Theatre: Two Gentlemen of Verona


It was a long and fascinating story as to why I found myself at the Barbican Friday evening to see Nos do Morro's production of Shakespeare's Two Gentlemen of Verona. For the purposes of the blog I can attribute it to Dame Fortune and the fact that when I saw AfroReggae with Felicity she had a go at all those white men in the audience trying to dance which turned out to be a source of cheap laughs. After reading my blog, Paul suggested I should go and see this production. I should point out that Paul is another Paul and I am not writing about myself in the third person. It's not that kind of blog...
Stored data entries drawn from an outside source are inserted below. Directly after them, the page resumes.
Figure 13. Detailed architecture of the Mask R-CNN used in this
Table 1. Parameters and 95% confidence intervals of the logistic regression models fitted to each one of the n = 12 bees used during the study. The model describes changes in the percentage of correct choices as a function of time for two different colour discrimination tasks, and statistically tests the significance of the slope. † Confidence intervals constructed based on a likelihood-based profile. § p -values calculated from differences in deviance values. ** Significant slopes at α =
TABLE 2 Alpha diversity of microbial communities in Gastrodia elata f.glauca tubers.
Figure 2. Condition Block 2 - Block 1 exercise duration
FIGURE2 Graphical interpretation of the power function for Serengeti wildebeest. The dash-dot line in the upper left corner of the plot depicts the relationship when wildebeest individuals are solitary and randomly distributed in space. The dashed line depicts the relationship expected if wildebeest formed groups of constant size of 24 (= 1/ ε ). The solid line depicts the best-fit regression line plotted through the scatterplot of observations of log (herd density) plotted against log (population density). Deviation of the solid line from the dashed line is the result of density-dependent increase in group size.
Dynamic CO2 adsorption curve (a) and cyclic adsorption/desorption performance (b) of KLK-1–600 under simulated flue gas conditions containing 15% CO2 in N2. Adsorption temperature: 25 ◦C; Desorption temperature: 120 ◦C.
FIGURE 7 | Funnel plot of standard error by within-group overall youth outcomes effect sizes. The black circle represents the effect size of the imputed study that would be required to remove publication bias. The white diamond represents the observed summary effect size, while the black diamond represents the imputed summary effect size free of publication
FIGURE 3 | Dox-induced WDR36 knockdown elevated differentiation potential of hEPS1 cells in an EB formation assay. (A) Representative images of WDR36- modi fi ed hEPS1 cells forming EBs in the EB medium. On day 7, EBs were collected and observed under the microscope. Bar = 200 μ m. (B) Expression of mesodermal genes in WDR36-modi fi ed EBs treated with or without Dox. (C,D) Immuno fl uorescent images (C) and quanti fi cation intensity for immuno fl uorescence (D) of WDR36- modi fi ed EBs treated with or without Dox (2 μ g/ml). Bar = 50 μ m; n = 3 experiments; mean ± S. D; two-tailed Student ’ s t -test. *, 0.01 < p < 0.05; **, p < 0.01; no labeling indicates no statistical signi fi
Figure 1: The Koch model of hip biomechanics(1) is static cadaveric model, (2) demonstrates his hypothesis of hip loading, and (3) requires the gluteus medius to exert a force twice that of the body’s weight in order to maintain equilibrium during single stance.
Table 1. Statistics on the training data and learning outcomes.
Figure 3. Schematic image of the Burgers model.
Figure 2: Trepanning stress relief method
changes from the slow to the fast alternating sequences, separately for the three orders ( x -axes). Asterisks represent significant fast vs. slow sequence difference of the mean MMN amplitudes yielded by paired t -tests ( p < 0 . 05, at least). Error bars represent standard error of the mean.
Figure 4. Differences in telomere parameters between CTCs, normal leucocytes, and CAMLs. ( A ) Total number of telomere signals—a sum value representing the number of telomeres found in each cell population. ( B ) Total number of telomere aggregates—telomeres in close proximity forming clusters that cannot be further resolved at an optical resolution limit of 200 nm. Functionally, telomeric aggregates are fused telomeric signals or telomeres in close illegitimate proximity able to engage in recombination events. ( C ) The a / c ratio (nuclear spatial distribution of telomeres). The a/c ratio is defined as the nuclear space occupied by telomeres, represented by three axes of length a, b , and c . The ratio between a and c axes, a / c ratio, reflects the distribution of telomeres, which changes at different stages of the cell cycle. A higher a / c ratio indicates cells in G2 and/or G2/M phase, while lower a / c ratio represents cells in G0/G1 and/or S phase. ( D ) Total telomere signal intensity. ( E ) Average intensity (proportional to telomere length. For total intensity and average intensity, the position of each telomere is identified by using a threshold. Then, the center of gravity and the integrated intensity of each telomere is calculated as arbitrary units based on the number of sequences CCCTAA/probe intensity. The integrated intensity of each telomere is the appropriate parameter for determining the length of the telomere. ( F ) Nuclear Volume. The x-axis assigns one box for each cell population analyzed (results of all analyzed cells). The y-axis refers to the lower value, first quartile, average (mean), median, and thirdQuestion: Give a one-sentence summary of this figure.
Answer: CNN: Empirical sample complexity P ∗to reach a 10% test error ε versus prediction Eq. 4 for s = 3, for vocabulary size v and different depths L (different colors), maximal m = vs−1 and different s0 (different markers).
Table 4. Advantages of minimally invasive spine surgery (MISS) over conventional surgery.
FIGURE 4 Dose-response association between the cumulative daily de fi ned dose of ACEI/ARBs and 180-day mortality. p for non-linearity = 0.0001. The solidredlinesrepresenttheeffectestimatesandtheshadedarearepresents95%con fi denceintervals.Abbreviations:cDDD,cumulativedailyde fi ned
Anyway, Nos do Morro's production of Two Gentlemen of Verona is a real treat and full of so much energy that you can't help but like it. It is in Portuguese as well which means that I had no idea what they were saying (and the surtitles weren't a direct translation but rather the original Shakespeare text). But I wasn't going to let it bother me like it did in AfroReggae so I just ignored the surtitles after a while. It goes to show that you don't need language to understand passion and energy and excitement. Besides being Shakespeare, you know there is going to be mistaken identity, a woman dressed as a man, a comical subplot, maybe an attempted rape but all gets resolved rather quickly at the end for the better... So it is easy enough to work out where things are going...

This production relies on the actors to create not only the characters but set the scene and this is done with some simple but effective colourful materials and some strategically-placed hands over bare breasts... Traditional Brazilian music featured throughout. By the end of it you felt like it was as much a workout as it was a dramatic performance...

Of course, if you are familiar with Portuguese you are probably going to enjoy it even more (and laugh at the right spots with the jokes as many in the audience were able to do when I was there). But there was a lot to enjoy even without that. The story behind the company is extraordinary enough, but the performances and interpretation of this piece is well worth the effort. It runs until the end of this week.